The Cavs need ball handlers who can attack defenses off the dribble and create for others. It’s natural to expect the starting two guard for most of the season to provide some help in those areas with the Cavs lack of healthy guards. Unfortunately, they haven’t gotten much offensive production from Okoro. The second year-guard is averaging 9 points and 1.7 assists on 47.8% shooting in the seven games he’s played without Garland since January 31st.

There was talk before the season, and specifically Summer League, of Okoro taking a more central role in the offense in an on-ball role. That simply hasn’t materialized or appear to be pursued at all. His offensive role has remained unchanged in Garland’s absence as the on-ball playmaking has mostly been handled by an aging Rondo when healthy, Brandon Goodwin and Cedi Osman.

JB Bickerstaff has done his best to keep player’s roles similar no matter who’s in the lineup which makes it no surprise that Okoro’s role hasn’t changed much. That said, it remains disappointing that the starting two-guard is not able to shoulder much if any of the offensive playmaking burden considering the amount of injuries they’re currently dealing with.

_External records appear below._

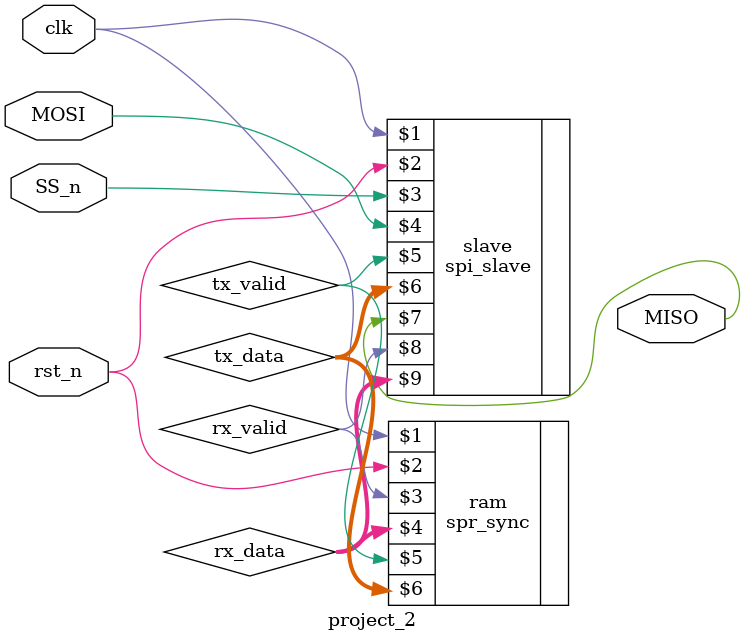
<source format=v>
module project_2 ( clk , rst_n , SS_n , MOSI , MISO );

input clk , rst_n , SS_n , MOSI ;
output MISO ;

wire tx_valid , rx_valid ;
wire [7:0] tx_data ;
wire [9:0] rx_data ;

spi_slave slave ( clk , rst_n , SS_n , MOSI , tx_valid , tx_data , MISO , rx_valid , rx_data );

spr_sync ram ( clk , rst_n , rx_valid , rx_data , tx_valid , tx_data );



endmodule

</source>
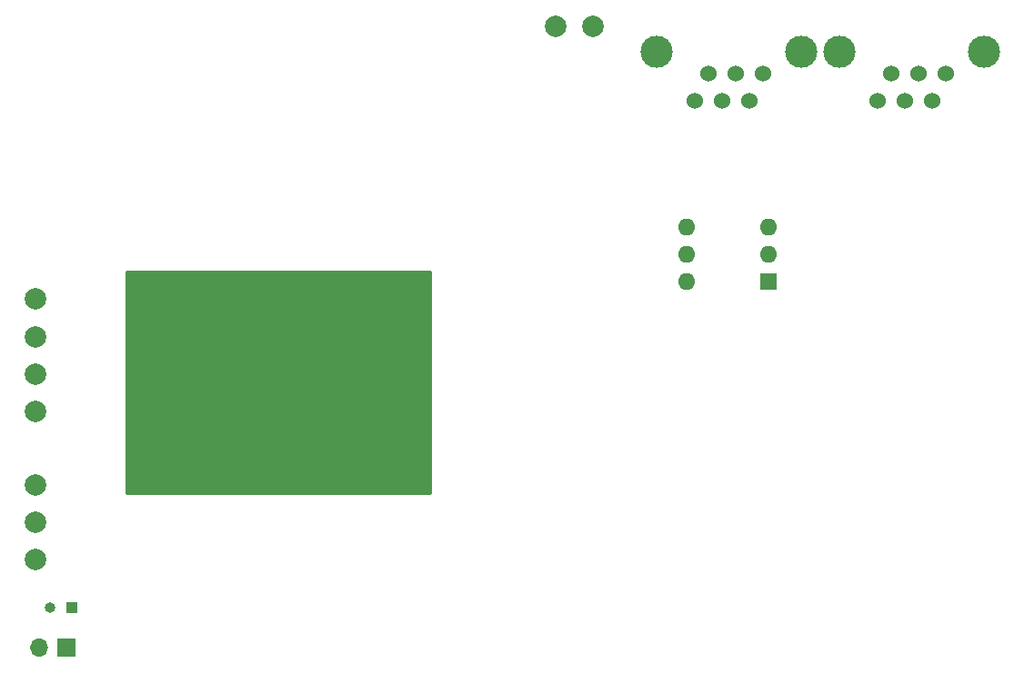
<source format=gbr>
G04 #@! TF.FileFunction,Copper,L2,Bot,Signal*
%FSLAX46Y46*%
G04 Gerber Fmt 4.6, Leading zero omitted, Abs format (unit mm)*
G04 Created by KiCad (PCBNEW 4.0.5) date 01/06/17 14:54:28*
%MOMM*%
%LPD*%
G01*
G04 APERTURE LIST*
%ADD10C,0.100000*%
%ADD11C,1.524000*%
%ADD12C,2.999740*%
%ADD13C,1.998980*%
%ADD14R,1.600000X1.600000*%
%ADD15O,1.600000X1.600000*%
%ADD16R,1.000000X1.000000*%
%ADD17O,1.000000X1.000000*%
%ADD18R,1.700000X1.700000*%
%ADD19O,1.700000X1.700000*%
%ADD20C,0.300000*%
%ADD21C,0.254000*%
G04 APERTURE END LIST*
D10*
D11*
X109842300Y-32512000D03*
X112382300Y-32512000D03*
X107302300Y-32512000D03*
X113652300Y-29972000D03*
X111112300Y-29972000D03*
X108572300Y-29972000D03*
D12*
X103746300Y-27940000D03*
X117208300Y-27940000D03*
D11*
X92824300Y-32512000D03*
X95364300Y-32512000D03*
X90284300Y-32512000D03*
X96634300Y-29972000D03*
X94094300Y-29972000D03*
X91554300Y-29972000D03*
D12*
X86728300Y-27940000D03*
X100190300Y-27940000D03*
D13*
X28905200Y-54523640D03*
X28905200Y-51023520D03*
X28905200Y-58023760D03*
X28905200Y-61523880D03*
X80871060Y-25603200D03*
X77370940Y-25603200D03*
D14*
X97142300Y-49403000D03*
D15*
X89522300Y-44323000D03*
X97142300Y-46863000D03*
X89522300Y-46863000D03*
X97142300Y-44323000D03*
X89522300Y-49403000D03*
D16*
X32283400Y-79794100D03*
D17*
X30283400Y-79794100D03*
D18*
X31775400Y-83540600D03*
D19*
X29235400Y-83540600D03*
D13*
X28968700Y-71831200D03*
X28968700Y-68331080D03*
X28968700Y-75331320D03*
D20*
X56413400Y-58547000D03*
X57150000Y-58547000D03*
X57861200Y-58534300D03*
X57899300Y-60756800D03*
X57086500Y-60744100D03*
X56464200Y-60706000D03*
X57073800Y-60198000D03*
X57061100Y-59651900D03*
X57188100Y-59080400D03*
X57861200Y-59651900D03*
X56451500Y-59664600D03*
X56464200Y-60210700D03*
X56451500Y-59067700D03*
X57899300Y-60210700D03*
X57861200Y-59067700D03*
D21*
G36*
X65659154Y-69151500D02*
X37388954Y-69151500D01*
X37414046Y-48437800D01*
X65684246Y-48437800D01*
X65659154Y-69151500D01*
X65659154Y-69151500D01*
G37*
X65659154Y-69151500D02*
X37388954Y-69151500D01*
X37414046Y-48437800D01*
X65684246Y-48437800D01*
X65659154Y-69151500D01*
M02*

</source>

Lauri Markkanen’s fourth quarter performances are keeping the offense afloat.

Markkanen has been the Cavs best offensive player since the all-star break. His fourth quarter offense over the last two games gave the Cavs a chance to win both as he combined for 20 fourth quarter points on 46.7% shooting from the field and 50% shooting from deep. Markkanen has been the Cavs second highest fourth quarter scorer this season as he’s averaging 4.3 points while shooting 38.5% from three.

Markkanen isn’t someone who can necessarily create offense for himself. He is mostly an outside shooter who can finish inside over smaller defenders if given the ball in the right spot. As a result, 81% of his made field goals are assisted which is the highest percentage on the team among regular rotation players.

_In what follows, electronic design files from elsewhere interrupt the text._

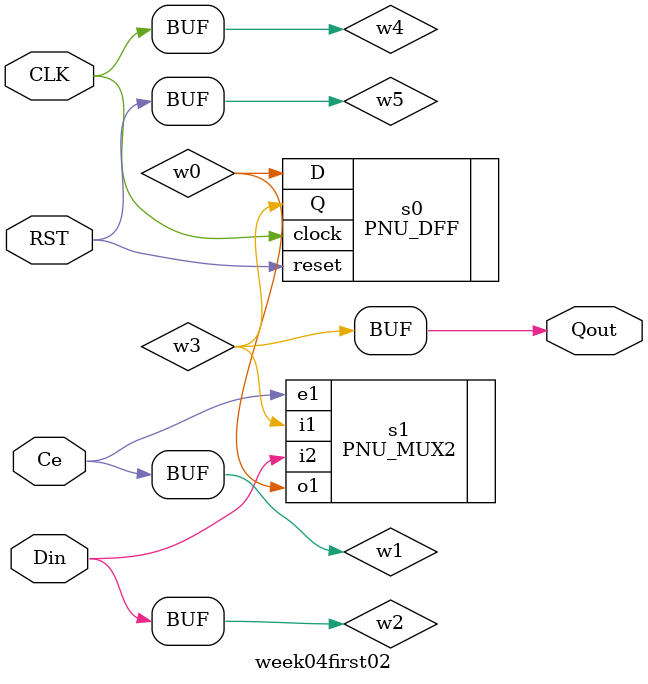
<source format=v>
module week04first02(Ce,Din,Qout,CLK,RST);

input Ce;
input Din;
output Qout;
input CLK;
input RST;

wire  w0;
wire  w1;
wire  w2;
wire  w3;
wire  w4;
wire  w5;

assign w1 = Ce;
assign w2 = Din;
assign Qout = w3;
assign w4 = CLK;
assign w5 = RST;

PNU_DFF
     s0 (
      .D(w0),
      .Q(w3),
      .clock(w4),
      .reset(w5));

PNU_MUX2
     s1 (
      .o1(w0),
      .e1(w1),
      .i2(w2),
      .i1(w3));

endmodule


</source>
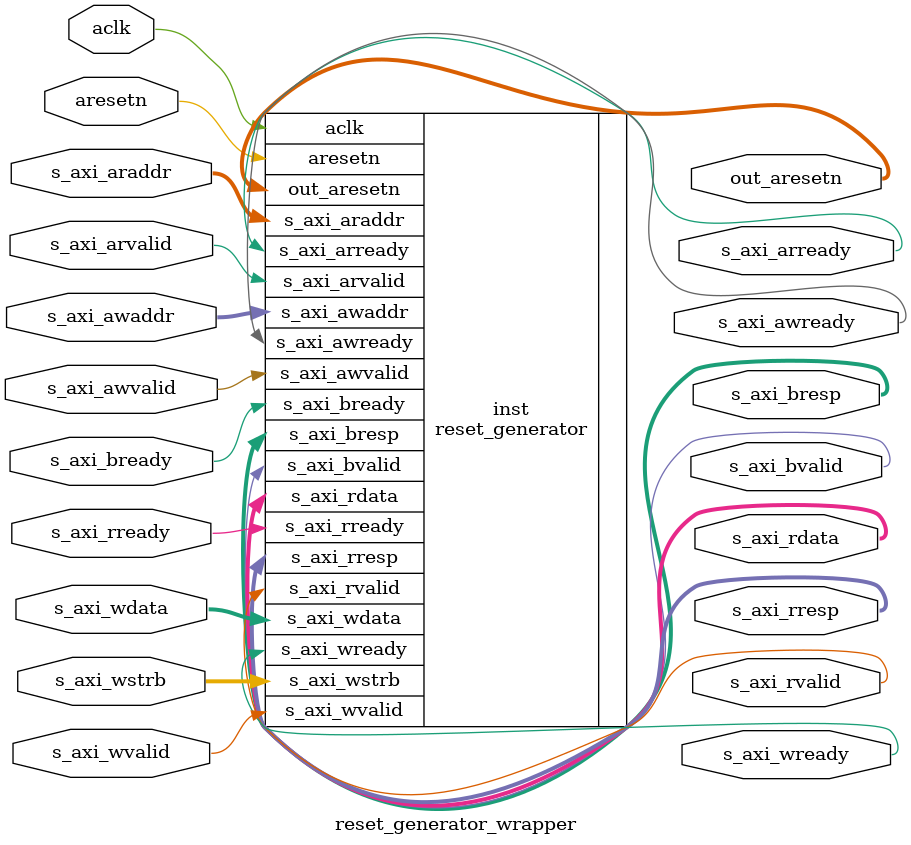
<source format=v>
module reset_generator_wrapper
  #(parameter integer C_OUTPUT_COUNT = 2,
    parameter integer C_S_AXI_DATA_WIDTH = 32,
    parameter integer C_S_AXI_ADDR_WIDTH = 3)
   (output wire [C_OUTPUT_COUNT-1 : 0] out_aresetn,

    input wire [C_S_AXI_ADDR_WIDTH-1 : 0] s_axi_awaddr,
    input wire s_axi_awvalid,
    output wire s_axi_awready,
    input wire [C_S_AXI_DATA_WIDTH-1 : 0] s_axi_wdata,
    input wire s_axi_wvalid,
    input wire [C_S_AXI_DATA_WIDTH/8-1 : 0] s_axi_wstrb,
    output wire s_axi_wready,
    output wire [1 : 0] s_axi_bresp,
    output wire s_axi_bvalid,
    input wire s_axi_bready,
    input wire [C_S_AXI_ADDR_WIDTH-1 : 0] s_axi_araddr,
    input wire s_axi_arvalid,
    output wire s_axi_arready,
    output wire [C_S_AXI_DATA_WIDTH-1 : 0] s_axi_rdata,
    output wire [1 : 0] s_axi_rresp,
    output wire s_axi_rvalid,
    input wire s_axi_rready,

    input wire aclk,
    input wire aresetn);

   reset_generator
     #(.C_OUTPUT_COUNT(C_OUTPUT_COUNT),
       .C_S_AXI_DATA_WIDTH(C_S_AXI_DATA_WIDTH),
       .C_S_AXI_ADDR_WIDTH(C_S_AXI_ADDR_WIDTH))
   inst
     (.out_aresetn(out_aresetn),
      .s_axi_awaddr(s_axi_awaddr),
      .s_axi_awvalid(s_axi_awvalid),
      .s_axi_awready(s_axi_awready),
      .s_axi_wdata(s_axi_wdata),
      .s_axi_wvalid(s_axi_wvalid),
      .s_axi_wstrb(s_axi_wstrb),
      .s_axi_wready(s_axi_wready),
      .s_axi_bresp(s_axi_bresp),
      .s_axi_bvalid(s_axi_bvalid),
      .s_axi_bready(s_axi_bready),
      .s_axi_araddr(s_axi_araddr),
      .s_axi_arvalid(s_axi_arvalid),
      .s_axi_arready(s_axi_arready),
      .s_axi_rdata(s_axi_rdata),
      .s_axi_rresp(s_axi_rresp),
      .s_axi_rvalid(s_axi_rvalid),
      .s_axi_rready(s_axi_rready),
      .aclk(aclk),
      .aresetn(aresetn));
endmodule // reset_generator_wrapper

</source>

The Cavs have done a good job of giving Markannen ample opportunities to create offense in the fourth quarter and he’s making the most of it. The below play is one of my favorite examples of how the Cavs used Markannen’s outside shooting to create easy offense.

This is just a simple dribble hand-off with Allen. Markannen comes around the screen hard forcing Kuzma to come up and contest a midrange shot. Allen ducks to the rim and Markkanen is able to find him for an easy basket.

The Cavs need to continue to find ways to use Markkanen’s three point and midrange shooting (47% on long 2’s) to jumpstart the offense. It’s hard to find a silver lining with Garland out of the lineup, but it’s possible this gives Markkanen the opportunity to expand his role in an offense he hasn’t always looked comfortable in.